The worries we have about our neighborhoods are no longer whether crime is on the rise and should we get better locks, but at what point some kind of natural disaster — be it fire, flood or hurricane — will strike and how we will be unable to do anything about it.
The quality of our air, our water and our land have deteriorated almost beyond recognition yet we continue to fall deeper into the abyss. Our carbon emissions will soon cause average temperatures to rise enough that we risk releasing all the methane that is frozen deep within the ice at the Earth’s poles. These gases are far more potent than our current emissions and will accelerate global warming exponentially.
If we go on in this way we are essentially an extinct species walking. Let the dinosaurs tell us about that.
If we did not worship the gods of technology the way we do, perhaps we would actually do something about it. The knowledge of the damage we are doing to our planet is not some secret closely guarded by top scientists; it is a series of clear facts that can be outlined by anyone, including an autistic Swedish teenager wiser than any of her peers.
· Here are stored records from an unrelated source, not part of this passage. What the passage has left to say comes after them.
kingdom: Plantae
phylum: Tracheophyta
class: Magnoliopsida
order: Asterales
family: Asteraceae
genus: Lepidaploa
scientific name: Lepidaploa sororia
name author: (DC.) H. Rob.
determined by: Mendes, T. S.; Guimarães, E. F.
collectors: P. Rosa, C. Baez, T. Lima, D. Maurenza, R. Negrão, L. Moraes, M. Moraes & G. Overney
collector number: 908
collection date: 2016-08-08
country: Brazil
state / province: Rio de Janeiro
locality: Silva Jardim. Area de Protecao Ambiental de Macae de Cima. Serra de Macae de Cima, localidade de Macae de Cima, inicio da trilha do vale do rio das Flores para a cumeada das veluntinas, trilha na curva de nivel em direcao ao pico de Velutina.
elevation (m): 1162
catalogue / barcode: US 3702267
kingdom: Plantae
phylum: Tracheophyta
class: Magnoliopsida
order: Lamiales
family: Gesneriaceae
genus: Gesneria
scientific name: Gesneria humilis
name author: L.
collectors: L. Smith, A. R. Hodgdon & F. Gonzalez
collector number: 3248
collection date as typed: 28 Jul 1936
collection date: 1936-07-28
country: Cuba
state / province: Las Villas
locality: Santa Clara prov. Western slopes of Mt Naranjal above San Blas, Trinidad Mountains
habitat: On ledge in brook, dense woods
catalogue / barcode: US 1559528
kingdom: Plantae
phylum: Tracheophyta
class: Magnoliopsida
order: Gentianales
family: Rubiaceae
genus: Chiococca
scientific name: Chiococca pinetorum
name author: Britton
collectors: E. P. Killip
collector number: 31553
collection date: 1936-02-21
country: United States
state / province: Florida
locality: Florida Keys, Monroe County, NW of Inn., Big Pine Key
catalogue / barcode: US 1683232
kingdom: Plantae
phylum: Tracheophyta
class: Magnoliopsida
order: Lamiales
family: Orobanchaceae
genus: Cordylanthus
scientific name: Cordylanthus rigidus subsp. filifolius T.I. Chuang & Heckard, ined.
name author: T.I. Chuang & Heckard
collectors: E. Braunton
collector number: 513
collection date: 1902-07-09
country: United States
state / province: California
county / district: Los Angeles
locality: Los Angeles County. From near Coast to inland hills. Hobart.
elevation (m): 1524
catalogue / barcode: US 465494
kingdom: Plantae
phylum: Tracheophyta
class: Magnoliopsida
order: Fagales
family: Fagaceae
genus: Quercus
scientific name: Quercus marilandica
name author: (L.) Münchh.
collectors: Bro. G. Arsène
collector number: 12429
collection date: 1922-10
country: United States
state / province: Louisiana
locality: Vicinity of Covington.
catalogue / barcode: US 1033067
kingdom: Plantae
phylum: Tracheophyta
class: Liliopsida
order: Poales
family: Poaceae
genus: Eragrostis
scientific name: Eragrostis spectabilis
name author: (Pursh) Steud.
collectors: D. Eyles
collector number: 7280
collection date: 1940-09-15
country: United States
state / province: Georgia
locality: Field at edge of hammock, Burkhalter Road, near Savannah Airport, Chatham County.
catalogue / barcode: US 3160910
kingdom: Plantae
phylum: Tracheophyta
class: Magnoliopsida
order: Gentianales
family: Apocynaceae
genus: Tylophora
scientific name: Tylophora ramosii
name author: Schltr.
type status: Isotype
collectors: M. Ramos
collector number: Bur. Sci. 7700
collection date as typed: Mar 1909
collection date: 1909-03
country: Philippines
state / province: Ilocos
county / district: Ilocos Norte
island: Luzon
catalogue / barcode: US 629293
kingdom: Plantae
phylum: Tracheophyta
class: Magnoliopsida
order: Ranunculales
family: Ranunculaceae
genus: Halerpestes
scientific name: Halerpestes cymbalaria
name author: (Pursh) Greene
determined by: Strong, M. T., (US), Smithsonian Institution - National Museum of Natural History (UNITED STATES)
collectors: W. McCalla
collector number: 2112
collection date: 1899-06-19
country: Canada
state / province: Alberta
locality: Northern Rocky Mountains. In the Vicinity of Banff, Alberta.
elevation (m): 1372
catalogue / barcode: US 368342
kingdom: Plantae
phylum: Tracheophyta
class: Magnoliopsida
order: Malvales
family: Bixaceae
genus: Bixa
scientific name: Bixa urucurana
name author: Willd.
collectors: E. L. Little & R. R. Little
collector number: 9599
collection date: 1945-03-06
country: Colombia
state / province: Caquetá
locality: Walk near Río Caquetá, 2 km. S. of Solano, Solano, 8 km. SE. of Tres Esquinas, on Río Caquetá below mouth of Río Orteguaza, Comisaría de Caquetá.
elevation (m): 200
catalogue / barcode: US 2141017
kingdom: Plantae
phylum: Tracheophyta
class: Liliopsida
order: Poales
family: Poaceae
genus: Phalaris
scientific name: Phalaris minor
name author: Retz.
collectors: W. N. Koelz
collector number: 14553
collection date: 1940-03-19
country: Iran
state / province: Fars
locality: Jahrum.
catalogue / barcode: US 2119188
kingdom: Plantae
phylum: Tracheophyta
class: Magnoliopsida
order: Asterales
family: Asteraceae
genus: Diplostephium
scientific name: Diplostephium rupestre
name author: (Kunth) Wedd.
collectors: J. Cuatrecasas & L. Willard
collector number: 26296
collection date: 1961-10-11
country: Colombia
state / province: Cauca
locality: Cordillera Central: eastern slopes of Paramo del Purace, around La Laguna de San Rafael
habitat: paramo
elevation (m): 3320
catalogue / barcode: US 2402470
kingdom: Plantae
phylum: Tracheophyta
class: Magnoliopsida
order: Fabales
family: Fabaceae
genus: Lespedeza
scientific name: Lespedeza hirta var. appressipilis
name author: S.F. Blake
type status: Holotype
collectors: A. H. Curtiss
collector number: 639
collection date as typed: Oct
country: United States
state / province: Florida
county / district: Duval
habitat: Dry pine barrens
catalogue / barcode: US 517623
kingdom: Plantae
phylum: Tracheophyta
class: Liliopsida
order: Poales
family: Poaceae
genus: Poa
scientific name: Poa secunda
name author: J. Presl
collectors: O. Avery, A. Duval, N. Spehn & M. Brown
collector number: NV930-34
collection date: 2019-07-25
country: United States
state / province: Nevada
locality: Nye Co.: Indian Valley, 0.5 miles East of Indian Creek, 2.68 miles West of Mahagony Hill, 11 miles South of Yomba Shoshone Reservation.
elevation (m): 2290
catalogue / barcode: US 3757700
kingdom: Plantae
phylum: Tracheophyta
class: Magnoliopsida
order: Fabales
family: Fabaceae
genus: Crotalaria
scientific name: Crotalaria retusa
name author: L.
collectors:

Technology’s answer to this, of course, is that it is a problem it will be able to fix further down the line. But there might be no “further down the line.” We humans have been blinded to reality by our past achievements and our penchant for convenience, rather than acknowledging the terrible destruction that continues as a result.
Technology has become the new hypocrisy, feeding us hope without ever intending to fulfill it. We must cut waste drastically, if only it is not too late. Crying, cry with me.
• Hassan bin Youssef Yassin worked closely with Saudi petroleum ministers Abdullah Tariki and Ahmed Zaki Yamani from 1959 to 1967. He headed the Saudi Information Office in Washington from 1972 to 1981 and served with the Arab League observer delegation to the UN between 1981 and 1983.